Victor hesitated at that. “Will you?” He finally asked.
“Unfortunately.”
Victor snorted, and Nika continued. “Your sister managed to convince me to take care of you. And lucky for you, that debt is hers, not yours.” She rolled her eyes. “So I guess we should all thank her for blessing the world with the continued existence of another reckless idiot.”
The fleshcrafter shook her head in exaggerated disgust. “Honestly, the worst part about fools like you is how unexpectedly creative they can get with their foolishness.”
Victor let a little bit of his prior playful mirth slip back into his words. “Well, no one else can anticipate my movements if even I don’t have any idea what I’m doing.”

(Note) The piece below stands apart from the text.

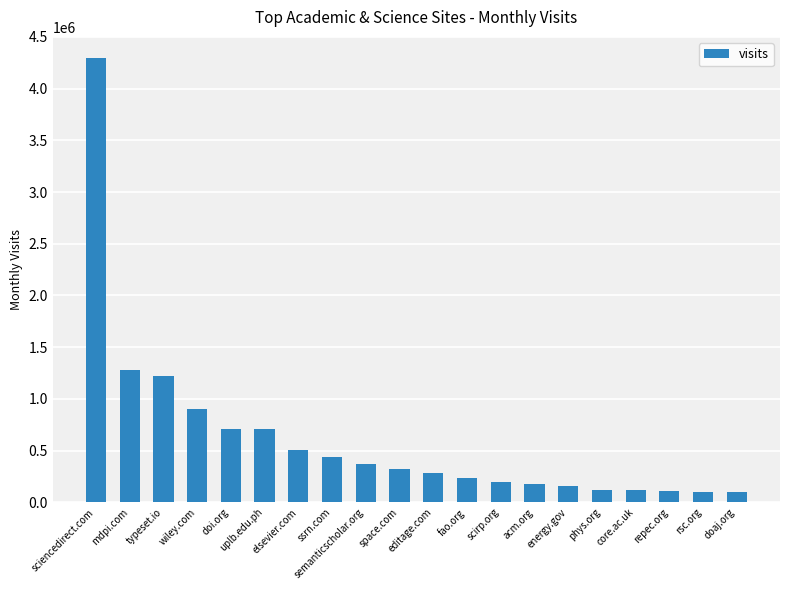

What value does the data have at doaj.org, to the nearest 50?

103100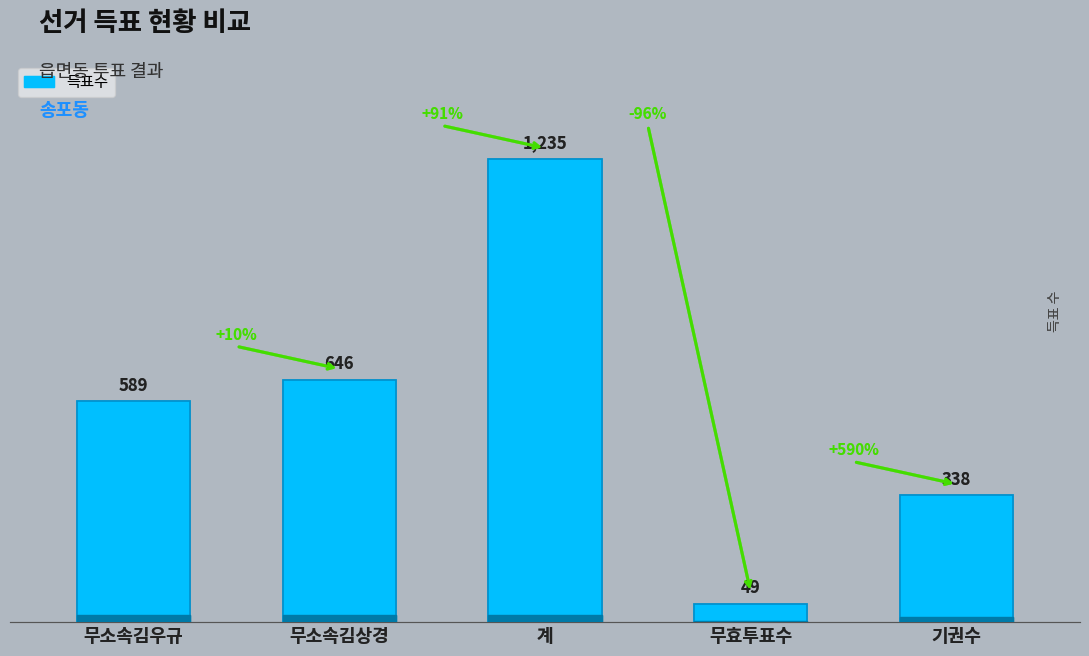

The chart shows a value of 517 at 기권수. True or false?

False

“Yes, but I would greatly appreciate it if you could carry yourself with just a modicum of carefulness while you remain on my premises.”
It was Victor’s turn to roll his eyes. Nika’s speech was ironically far too formal and diplomatic for him to take it seriously. As he fumbled with keeping the towel tied around his bare waist, Victor tried to figure out what to ask next.
“I believe your sister is awaiting you.”
Victor looked up, meeting the fleshcrafter’s gaze again. “…Can I clean up first? At least wash myself off and get some proper clothes on?”
Crossing her arms, Nika shook her head. “No. My salve hasn’t finished doing its work. On a professional level, I would go so far as to rather you remain towel-less — but on a personal level, that’s the one concession I’m willing to make.”
Licking his salve smeared lips, Victor frowned. “Please? I can just put it on at night or something…”
But Nika stood her ground, glaring at him with a cool, steely gaze and refusing to budge. “There isn’t enough left for another coat. I’m already going to have to make more soon.”
Raising his hands in a pleading gesture, Victor attempted to press the issue further. “I mean, if you’re going to have to make more anyway…”
Nika shook her head and pointed to the cracked doorway, behind which Victor could just make out some steep, slick stone stairs. “Nope. Just a towel. Now get out, your sister is quite anxious to see you.”
Sighing, Victor slid off the cot and made his way to the rusty, paint-flaked metal door while doing his best to keep his raggedy towel from slipping.
He needed to have some important, long due conversations…
And he was not looking forward to doing so while almost naked.